Garcia goes on a date with the man whose computer she fixed, but just as she turns around for what she thinks is a goodnight kiss, something unexpected happens. The second episode, “Penelope,” sees Garcia being transported to the hospital. Despite a scene where team lead Aaron Hotchner (Thomas Gibson) says “It doesn’t look good” as they all wait for her to emerge from surgery, Vangness’s presence as a series regular for the next 12 seasons clues you in to the fact that the wound isn’t fatal.
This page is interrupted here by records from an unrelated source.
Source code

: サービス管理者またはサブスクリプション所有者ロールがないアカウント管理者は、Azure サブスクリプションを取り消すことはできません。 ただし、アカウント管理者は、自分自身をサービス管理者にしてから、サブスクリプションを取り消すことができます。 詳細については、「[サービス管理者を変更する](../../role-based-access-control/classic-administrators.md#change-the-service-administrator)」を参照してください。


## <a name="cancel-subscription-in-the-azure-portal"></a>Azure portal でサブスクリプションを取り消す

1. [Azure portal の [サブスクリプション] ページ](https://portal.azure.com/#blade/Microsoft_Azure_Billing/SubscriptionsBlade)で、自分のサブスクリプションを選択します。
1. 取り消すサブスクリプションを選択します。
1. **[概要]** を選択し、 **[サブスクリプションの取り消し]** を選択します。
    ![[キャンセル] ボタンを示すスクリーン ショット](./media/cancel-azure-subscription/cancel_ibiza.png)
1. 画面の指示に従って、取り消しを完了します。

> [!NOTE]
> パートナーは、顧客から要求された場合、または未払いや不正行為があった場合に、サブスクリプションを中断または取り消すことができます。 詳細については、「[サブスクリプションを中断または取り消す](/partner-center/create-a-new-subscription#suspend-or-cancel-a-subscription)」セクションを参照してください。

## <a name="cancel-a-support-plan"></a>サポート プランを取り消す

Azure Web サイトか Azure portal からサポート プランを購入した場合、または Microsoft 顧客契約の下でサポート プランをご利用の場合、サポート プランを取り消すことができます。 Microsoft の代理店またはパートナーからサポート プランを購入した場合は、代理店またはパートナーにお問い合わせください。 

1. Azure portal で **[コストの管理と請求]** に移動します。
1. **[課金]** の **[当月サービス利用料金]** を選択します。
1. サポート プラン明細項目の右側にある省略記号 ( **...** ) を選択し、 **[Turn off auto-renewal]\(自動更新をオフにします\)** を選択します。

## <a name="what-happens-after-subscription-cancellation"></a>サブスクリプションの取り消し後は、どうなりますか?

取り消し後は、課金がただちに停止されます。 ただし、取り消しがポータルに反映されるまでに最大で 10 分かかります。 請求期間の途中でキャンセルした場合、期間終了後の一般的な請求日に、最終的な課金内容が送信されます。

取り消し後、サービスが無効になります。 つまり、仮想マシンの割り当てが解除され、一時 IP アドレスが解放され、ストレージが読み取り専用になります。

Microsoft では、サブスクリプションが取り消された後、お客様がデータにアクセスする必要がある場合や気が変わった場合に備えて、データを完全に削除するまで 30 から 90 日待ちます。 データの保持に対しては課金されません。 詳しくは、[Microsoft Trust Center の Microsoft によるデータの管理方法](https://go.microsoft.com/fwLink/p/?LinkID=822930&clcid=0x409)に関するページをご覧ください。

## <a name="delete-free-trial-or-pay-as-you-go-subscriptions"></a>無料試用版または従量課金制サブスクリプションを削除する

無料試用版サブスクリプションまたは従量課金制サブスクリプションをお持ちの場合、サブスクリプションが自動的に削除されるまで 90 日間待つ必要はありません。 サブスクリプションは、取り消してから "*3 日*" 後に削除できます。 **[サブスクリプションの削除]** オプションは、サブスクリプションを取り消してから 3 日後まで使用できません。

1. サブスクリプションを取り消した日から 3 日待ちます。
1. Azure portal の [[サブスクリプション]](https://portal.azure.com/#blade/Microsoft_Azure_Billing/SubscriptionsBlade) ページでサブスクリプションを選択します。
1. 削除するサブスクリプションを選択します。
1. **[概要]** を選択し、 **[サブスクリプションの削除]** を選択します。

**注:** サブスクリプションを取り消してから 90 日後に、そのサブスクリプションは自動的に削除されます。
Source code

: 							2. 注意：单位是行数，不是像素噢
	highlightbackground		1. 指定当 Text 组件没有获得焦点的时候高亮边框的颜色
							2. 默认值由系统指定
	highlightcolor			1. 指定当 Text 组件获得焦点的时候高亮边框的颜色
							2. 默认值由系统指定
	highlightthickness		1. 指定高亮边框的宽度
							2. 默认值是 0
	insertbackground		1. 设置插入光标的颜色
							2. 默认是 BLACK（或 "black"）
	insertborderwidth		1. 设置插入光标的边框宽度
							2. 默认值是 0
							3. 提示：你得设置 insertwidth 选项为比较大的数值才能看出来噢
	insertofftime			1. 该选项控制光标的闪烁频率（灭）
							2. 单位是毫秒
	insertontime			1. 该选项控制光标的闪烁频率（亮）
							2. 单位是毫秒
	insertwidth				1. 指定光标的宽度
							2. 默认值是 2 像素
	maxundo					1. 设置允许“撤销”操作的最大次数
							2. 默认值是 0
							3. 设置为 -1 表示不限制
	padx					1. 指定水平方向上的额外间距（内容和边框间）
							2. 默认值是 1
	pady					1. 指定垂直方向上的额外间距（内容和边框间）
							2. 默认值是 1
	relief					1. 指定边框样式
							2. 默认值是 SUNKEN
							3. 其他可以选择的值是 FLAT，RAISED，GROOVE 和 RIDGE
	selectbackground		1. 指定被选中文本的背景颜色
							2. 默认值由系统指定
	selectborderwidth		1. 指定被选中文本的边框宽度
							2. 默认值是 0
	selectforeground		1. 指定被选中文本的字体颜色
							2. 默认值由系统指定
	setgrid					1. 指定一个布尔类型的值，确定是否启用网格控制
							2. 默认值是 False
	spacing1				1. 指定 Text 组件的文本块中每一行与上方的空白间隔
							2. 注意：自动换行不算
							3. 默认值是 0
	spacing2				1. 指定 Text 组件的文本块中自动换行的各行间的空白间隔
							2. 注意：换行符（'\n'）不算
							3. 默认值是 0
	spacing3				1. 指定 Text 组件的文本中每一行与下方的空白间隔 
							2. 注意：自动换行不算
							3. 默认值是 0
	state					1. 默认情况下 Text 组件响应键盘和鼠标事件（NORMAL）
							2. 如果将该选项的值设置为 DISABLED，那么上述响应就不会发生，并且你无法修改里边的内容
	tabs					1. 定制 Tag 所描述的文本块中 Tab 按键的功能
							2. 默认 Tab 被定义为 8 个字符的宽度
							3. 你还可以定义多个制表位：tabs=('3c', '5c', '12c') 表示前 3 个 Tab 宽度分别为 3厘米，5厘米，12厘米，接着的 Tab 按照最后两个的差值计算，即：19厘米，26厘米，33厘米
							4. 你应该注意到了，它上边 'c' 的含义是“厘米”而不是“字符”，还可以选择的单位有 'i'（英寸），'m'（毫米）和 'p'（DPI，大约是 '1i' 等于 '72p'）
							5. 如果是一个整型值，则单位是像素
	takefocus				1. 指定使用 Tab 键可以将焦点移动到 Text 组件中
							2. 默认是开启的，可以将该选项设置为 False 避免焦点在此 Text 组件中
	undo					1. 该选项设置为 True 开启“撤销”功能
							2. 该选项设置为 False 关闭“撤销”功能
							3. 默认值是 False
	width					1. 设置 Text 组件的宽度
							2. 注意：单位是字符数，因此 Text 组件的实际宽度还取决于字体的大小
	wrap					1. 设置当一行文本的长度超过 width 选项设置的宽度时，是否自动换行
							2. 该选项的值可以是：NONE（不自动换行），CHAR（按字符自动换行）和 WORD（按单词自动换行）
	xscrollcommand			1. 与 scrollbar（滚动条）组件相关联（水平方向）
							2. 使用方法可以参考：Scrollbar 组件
But the rest of the episode is spent trying to track down Garcia’s attacker and as the team investigates, more and more of her backstory as an “underground” hacker comes to light. In making one of the most universally beloved members of the BAU team the target of an attack, the bond between the agents and the chemistry of the cast are allowed to come to the fore. It’s in these sorts of episodes that the admittedly sometimes elusive appeal of the show is at its most obvious—if you can get over the cannibal chili.